YOUR TASK: Exact copies of all entries are needed. Pictures are to be left out.

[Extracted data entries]
<<<<

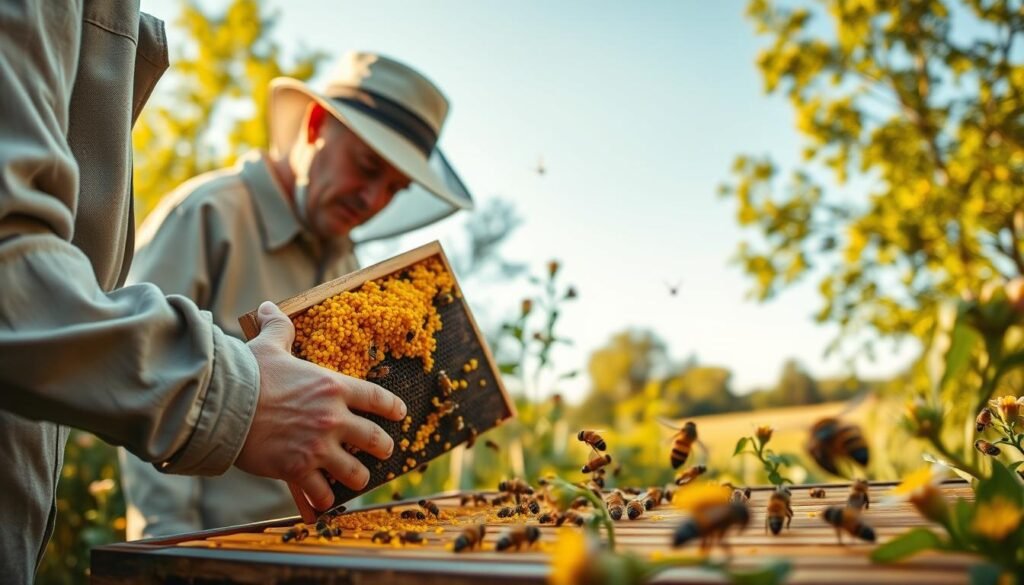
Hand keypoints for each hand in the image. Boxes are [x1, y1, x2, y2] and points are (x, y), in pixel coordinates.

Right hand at [235, 301, 406, 509]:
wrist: (223, 403)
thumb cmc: (248, 372)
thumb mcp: (268, 345)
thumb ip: (278, 328)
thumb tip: (269, 308)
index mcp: (333, 386)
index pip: (377, 398)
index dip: (393, 408)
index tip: (400, 414)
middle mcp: (334, 418)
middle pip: (376, 440)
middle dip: (384, 448)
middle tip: (383, 451)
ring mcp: (319, 446)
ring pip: (356, 472)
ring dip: (358, 478)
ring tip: (357, 479)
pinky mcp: (298, 470)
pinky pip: (322, 493)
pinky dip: (324, 500)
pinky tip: (324, 501)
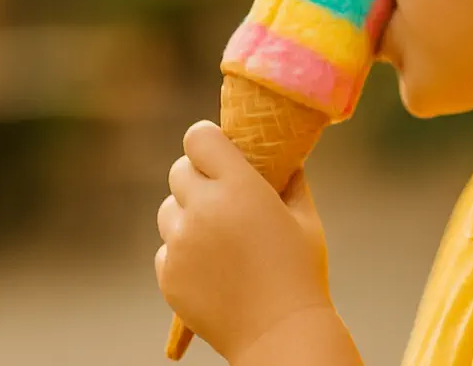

>>>>

RESULT FOR THIS TASK:
Hand keypoints for each hand in the image. Boxes are [x1, y1, x2, y2] and points are (x, y), in pixel coordinates.

Right hand at [235, 301, 406, 509]:
wrist: (223, 403)
thumb cmc: (248, 372)
thumb mcp: (268, 345)
thumb ip: (278, 328)
thumb tip: (269, 308)
index mcp: (333, 386)
index pip: (377, 398)
index dip: (393, 408)
index tip: (400, 414)
middle mcp: (334, 418)
middle pip: (376, 440)
middle dip: (384, 448)
middle tip: (383, 451)
ring mcp: (319, 446)
ring pip: (356, 472)
ring dip: (358, 478)
ring tip: (357, 479)
pinky mcp: (298, 470)
pinky pip: (322, 493)
pinky dip: (324, 500)
pinky tip: (324, 501)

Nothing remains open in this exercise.